Good to see a few new pieces about workplace diversity:
Why You Should Work With Your Parent's Contemporaries
By Kelly Eggers
While it might seem fun to work at a company where the average age is below thirty and everyone is on Facebook and Twitter, you're better off working with more seasoned colleagues, say experts.Multigenerational staff can benefit business
While a multigenerational staff may sound like a recipe for disaster, many companies are realizing the benefits of a generationally blended team and are coming up with unique ways to manage its challenges.
I’ve been hollering about this for years and years. Gee, it seems like I was a young punk when I first started hollering:
11 September 2006
Managing Age Diversity in the Advertising Industry
Since then:
Calcified Advertising Agencies
Rance Crain Makes Perfect Sense Yet Again
I will take issue with one quote from this piece:
The reality, however, is that many older workers don't view the younger generation as having so much to offer.

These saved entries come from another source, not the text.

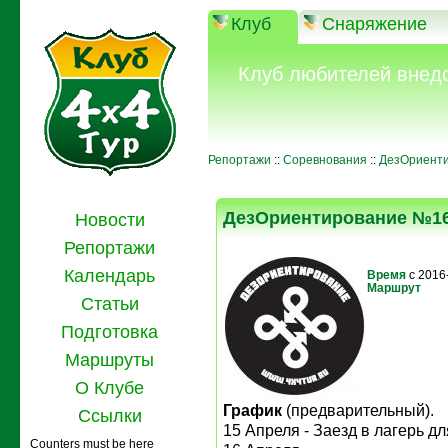
Клуб
Снаряжение
Клуб любителей внед
Репортажи
::
Соревнования
::
ДезОриент
ДезОриентирование №1
Новости
Репортажи
Календарь
Время
с 2016
Маршрут
Статьи
Подготовка
Маршруты
О Клубе
График
(предварительный).
Ссылки
15 Апреля - Заезд в лагерь д
Counters must be here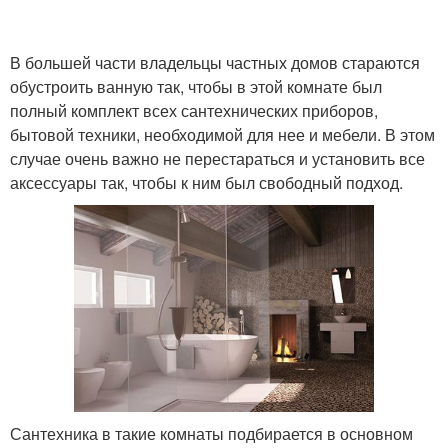
В большей части владельцы частных домов стараются
обустроить ванную так, чтобы в этой комнате был
полный комплект всех сантехнических приборов,
бытовой техники, необходимой для нее и мебели. В этом
случае очень важно не перестараться и установить все
аксессуары так, чтобы к ним был свободный подход.
Сантехника в такие комнаты подбирается в основном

Yours Truly is not one of the ‘many’. From my book © 2005:
I have a business friend who wants to start an advertising agency that would only accept clients whose products are for the 50-plus market, and he wants to hire only people over fifty, from the receptionist on up. It’s hard not to applaud such an idea, but I wouldn’t want to work there. And it wouldn’t be because of the receptionist. I’ve met some gorgeous, very smart ones who’ve mentioned to me that they’re grandmothers. (They’ve got to be lying.) The reason I wouldn’t work there is because I love working with people in their twenties. They sizzle. They’re galvanized. They charge me up.